For every one mole of oxygen that forms, we're losing two moles of dinitrogen pentoxide. So if we're starting with the rate of formation of oxygen, because our mole ratio is one to two here, we need to multiply this by two, and since we're losing dinitrogen pentoxide, we put a negative sign here. So this gives us negative 1.8 times 10 to the negative five.
molar per second. So dinitrogen pentoxide disappears at twice the rate that oxygen appears. Alright, let's think about the rate of our reaction. So the rate of our reaction is equal to, well we could just say it's equal to the appearance of oxygen, right? We could say it's equal to nine times 10 to the negative six molar per second.
So we could write that down here.
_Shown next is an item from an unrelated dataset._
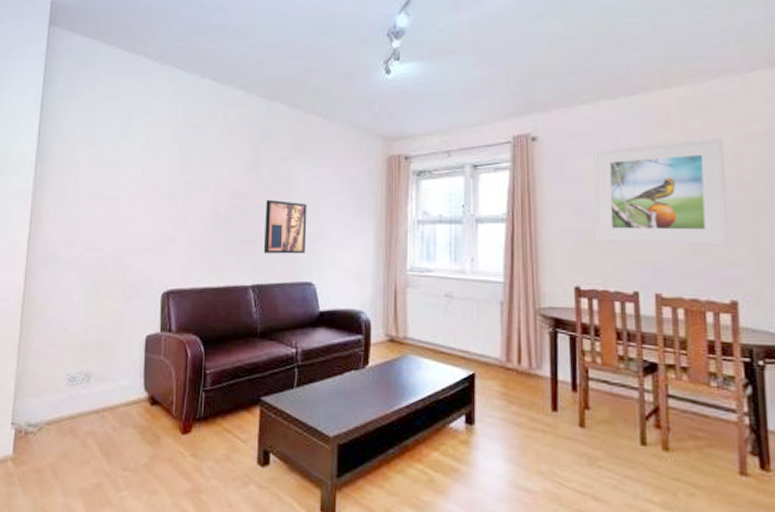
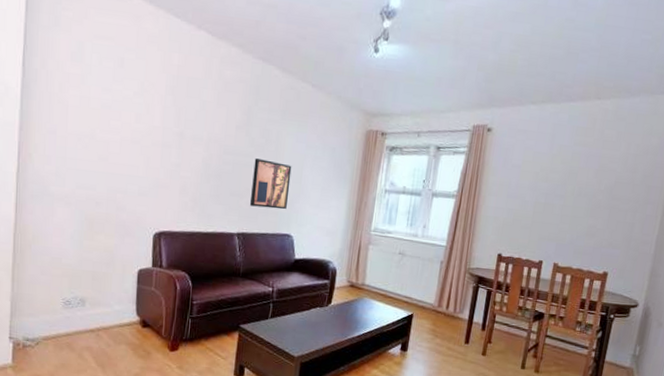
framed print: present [594,137,728,245] -> none [520,145,628,231]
The rate is equal to the change in the concentration of oxygen over the change in time. Alright, what about if we wanted to express this in terms of the formation of nitrogen dioxide? Well, the formation of nitrogen dioxide was 3.6 times 10 to the negative five. Alright, so that's 3.6 times 10 to the negative five.
So you need to think to yourself, what do I need to multiply this number by in order to get this number. Since this number is four times the number on the left, I need to multiply by 1 fourth. So down here, if we're talking about the change in the concentration of nitrogen dioxide over the change in time, to get the rate to be the same, we'd have to multiply this by 1 fourth.
Finally, let's think about dinitrogen pentoxide. Alright, so we said that that was disappearing at negative 1.8 times 10 to the negative five. So once again, what do I need to multiply this number by in order to get nine times 10 to the negative six?
Well, this number, right, in terms of magnitude was twice this number, so I need to multiply by 1 I need to get rid of the negative sign because rates of reaction are defined as a positive quantity, so I need a negative here. Alright, so that would give me, that gives me nine times 10 to the negative six. So for, I could express my rate, if I want to express my rate in terms of the disappearance of dinitrogen pentoxide, I'd write the change in N2, this would be the change in N2O5 over the change in time, and I need to put a negative 1 here as well.
Alright, so now that we've figured out how to express our rate, we can look at our balanced equation. So over here we had a two for dinitrogen pentoxide, and notice where the two goes here for expressing our rate. For nitrogen dioxide, we had a four for our coefficient.
So the four goes in here. And for oxygen, over here, let's use green, we had a one. So I could have written one over one just to show you the pattern of how to express your rate.